Concluo o projeto como um momento significativo de aprendizagem, tanto para mim, quanto para o grupo na escola. E concordo com Bazarra(2006, p.94) ao escrever que " O modo como ensinamos é uma expressão de como somos, de como vemos a realidade, e como nos relacionamos com ela".

E complementa

É obvio que somos o resultado de uma história pessoal, cultural, de um determinado ambiente social e escolar no qual nos movemos, da formação que recebemos como pessoas e como profissionais da educação e de uma experiência vital. Tudo isso constroi nosso eu e é preciso torná-lo consciente se quisermos nos aprofundar na análise e na valorização de nosso comportamento em sala de aula. (p.94)

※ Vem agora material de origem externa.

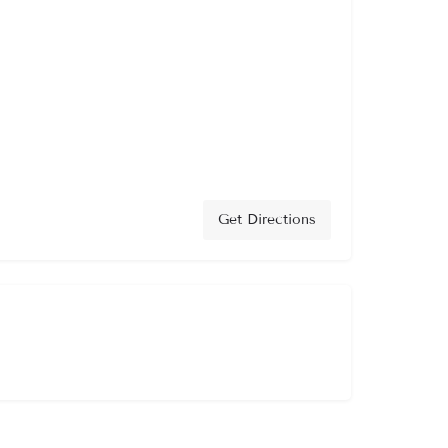
Get Directions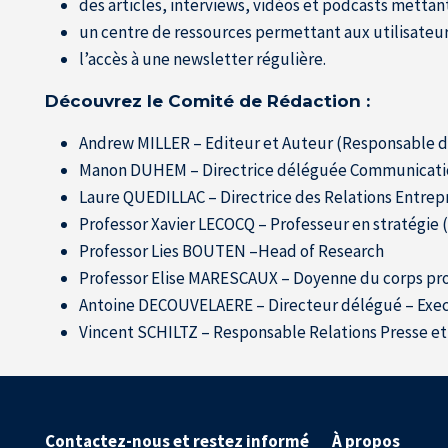
des articles, interviews, vidéos et podcasts mettan
un centre de ressources permettant aux utilisateu
l’accès à une newsletter régulière.
Découvrez le Comité de Rédaction :
Andrew MILLER – Editeur et Auteur (Responsable d
Manon DUHEM – Directrice déléguée Communicati
Laure QUEDILLAC – Directrice des Relations Entrep
Professor Xavier LECOCQ – Professeur en stratégie
Professor Lies BOUTEN –Head of Research
Professor Elise MARESCAUX – Doyenne du corps pro
Antoine DECOUVELAERE – Directeur délégué – Exe
Vincent SCHILTZ – Responsable Relations Presse et 
Contactez-nous et restez informé
À propos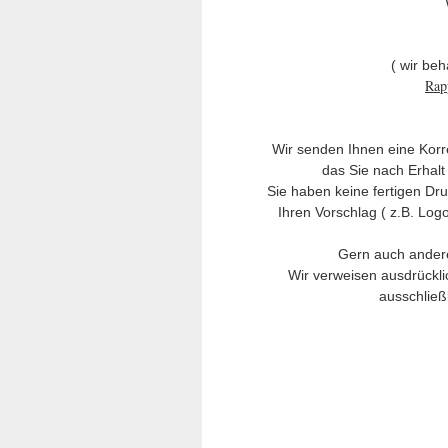
( wir be
Rap
Wir senden Ihnen eine Korr
das Sie nach Erhalt 
Sie haben keine fertigen Dr
Ihren Vorschlag ( z.B. Logo
Gern auch andere
Wir verweisen ausdrückli
ausschließ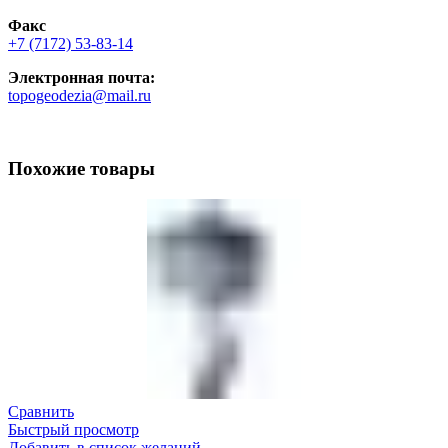
Факс
+7 (7172) 53-83-14
Электронная почта:
topogeodezia@mail.ru
Похожие товары
Сравнить
Быстрый просмотр
Добавить в список желаний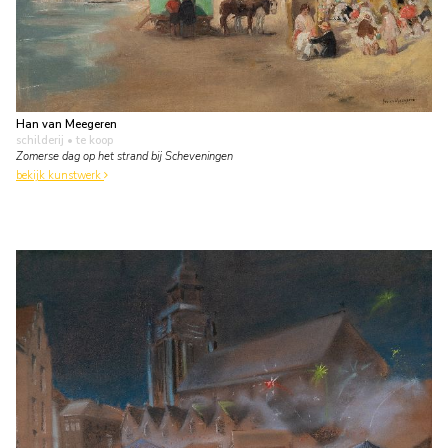
Han van Meegeren
schilderij
• te koop
Zomerse dag op het strand bij Scheveningen
bekijk kunstwerk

Compreender o mundo e os sujeitos que nele vivem através do exercício da reflexão é o caminho para um mundo melhor. Todos os anos alunos e professores se encontram na escola para uma viagem que busque mais que um aprendizado técnico, mas que busque a construção de seres humanos aptos a viverem o paradigma da complexidade, o paradigma da teia da vida. Resgatar o todo é o desafio desse século e guiar nossos(as) alunos(as) é a proposta, mas primeiramente refletir sobre nossas atitudes e comportamentos com relação ao outro. Entender que não existe fórmulas mágicas, receitas prontas para serem aplicadas na escola, pois cada uma traz em si suas marcas e sua diversidade cultural. Exigir sim, que políticas públicas sejam mais eficazes e que ainda temos que trabalhar muito para uma educação com qualidade do século XXI.
Fico contente quando falho ou acerto, pois paro, reflito e me alegro porque tenho tempo para (re) aprender com meus erros e acertos, e posso ser feliz. Infeliz do ser humano, que acha que vive, que age como máquina, que passa por cima dos erros e deixa de ser feliz. A prática reflexiva é o momento de resgatar o "eu" e o "nosso" que existe na escola, no planeta e na vida.

REFERENCIAL TEÓRICO


BAZARRA, Lourdes. Ser professores e dirigir professores em tempos de mudança/ Lourdes Bazarra, Olga Casanova, Jerônimo Garcia Ugarte. São Paulo: Paulinas, 2006.
BEHRENS, Marilda Aparecida. Paradigma da complexidade: metodologia de projetos, contratos ddáticos e portfólios. Petrópolis, RJ: Vozes, 2006.
FREIRE, Paulo. Pedagogia da autonomia. 20ª edição. São Paulo: Paz e Terra, 1996.
MAUGHAM, WILLIAM SOMERSET. O fio da navalha. Editora Globo, 1ª edição.2002 ? 418 páginas.
PERRENOUD, Philippe. Formar professores em contexto sociais em mudança: Prática reflexiva e participação Crítica. Revista Brasileira de Educação, set-dez de 1999, nº 12, p. 5-21.